• **Assignment**
After locating the line that contains "Grid 可以让我们随意的定位元素，但是，为了可访问性和不支持 Grid" in the data below, set down exactly that line and each one after it through the line that contains "This will give", and nothing more.

• **Stored records**
------------------------------------------------------------

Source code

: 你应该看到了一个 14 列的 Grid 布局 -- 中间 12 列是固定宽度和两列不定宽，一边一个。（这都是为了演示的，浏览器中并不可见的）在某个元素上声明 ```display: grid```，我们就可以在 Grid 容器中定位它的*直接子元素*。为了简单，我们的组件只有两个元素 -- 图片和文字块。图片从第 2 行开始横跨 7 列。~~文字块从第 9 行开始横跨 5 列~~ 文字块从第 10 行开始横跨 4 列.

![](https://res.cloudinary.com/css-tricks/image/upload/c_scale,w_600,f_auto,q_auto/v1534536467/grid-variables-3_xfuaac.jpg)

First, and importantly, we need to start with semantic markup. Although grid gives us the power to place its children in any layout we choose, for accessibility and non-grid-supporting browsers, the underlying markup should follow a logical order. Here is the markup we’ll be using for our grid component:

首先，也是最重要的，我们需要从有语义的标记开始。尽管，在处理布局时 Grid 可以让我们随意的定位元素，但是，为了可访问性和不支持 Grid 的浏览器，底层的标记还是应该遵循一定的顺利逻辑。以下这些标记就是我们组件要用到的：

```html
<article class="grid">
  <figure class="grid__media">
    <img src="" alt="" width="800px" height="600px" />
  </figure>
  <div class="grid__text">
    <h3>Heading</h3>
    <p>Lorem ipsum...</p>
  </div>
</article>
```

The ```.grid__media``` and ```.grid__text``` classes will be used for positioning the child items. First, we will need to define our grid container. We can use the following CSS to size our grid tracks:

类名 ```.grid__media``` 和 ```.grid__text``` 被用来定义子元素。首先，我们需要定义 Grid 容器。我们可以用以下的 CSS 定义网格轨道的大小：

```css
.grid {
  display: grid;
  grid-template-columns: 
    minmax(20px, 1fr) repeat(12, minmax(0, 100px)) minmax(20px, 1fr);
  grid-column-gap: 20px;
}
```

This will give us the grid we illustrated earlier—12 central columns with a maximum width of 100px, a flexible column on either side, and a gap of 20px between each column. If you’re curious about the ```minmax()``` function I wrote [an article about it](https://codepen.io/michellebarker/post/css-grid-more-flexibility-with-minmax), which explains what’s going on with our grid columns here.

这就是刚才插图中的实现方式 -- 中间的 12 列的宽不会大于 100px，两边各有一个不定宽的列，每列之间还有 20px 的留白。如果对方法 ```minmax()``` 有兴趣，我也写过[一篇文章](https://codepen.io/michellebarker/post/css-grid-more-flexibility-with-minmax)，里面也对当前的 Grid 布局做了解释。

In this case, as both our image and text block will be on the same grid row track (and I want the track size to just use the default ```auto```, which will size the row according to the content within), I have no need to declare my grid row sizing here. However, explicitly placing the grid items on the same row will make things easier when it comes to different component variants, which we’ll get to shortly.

------------------------------------------------------------

• **Output for this exercise**
首先，也是最重要的，我们需要从有语义的标记开始。尽管，在处理布局时 Grid 可以让我们随意的定位元素，但是，为了可访问性和不支持 Grid 的浏览器，底层的标记还是应该遵循一定的顺利逻辑。以下这些标记就是我们组件要用到的：

```html
<article class="grid">
  <figure class="grid__media">
    <img src="" alt="" width="800px" height="600px" />
  </figure>
  <div class="grid__text">
    <h3>Heading</h3>
    <p>Lorem ipsum...</p>
  </div>
</article>
```

The ```.grid__media``` and ```.grid__text``` classes will be used for positioning the child items. First, we will need to define our grid container. We can use the following CSS to size our grid tracks:

类名 ```.grid__media``` 和 ```.grid__text``` 被用来定义子元素。首先，我们需要定义 Grid 容器。我们可以用以下的 CSS 定义网格轨道的大小：

```css
.grid {
  display: grid;
  grid-template-columns: 
    minmax(20px, 1fr) repeat(12, minmax(0, 100px)) minmax(20px, 1fr);
  grid-column-gap: 20px;
}
```

This will give us the grid we illustrated earlier—12 central columns with a maximum width of 100px, a flexible column on either side, and a gap of 20px between each column. If you’re curious about the ```minmax()``` function I wrote [an article about it](https://codepen.io/michellebarker/post/css-grid-more-flexibility-with-minmax), which explains what’s going on with our grid columns here.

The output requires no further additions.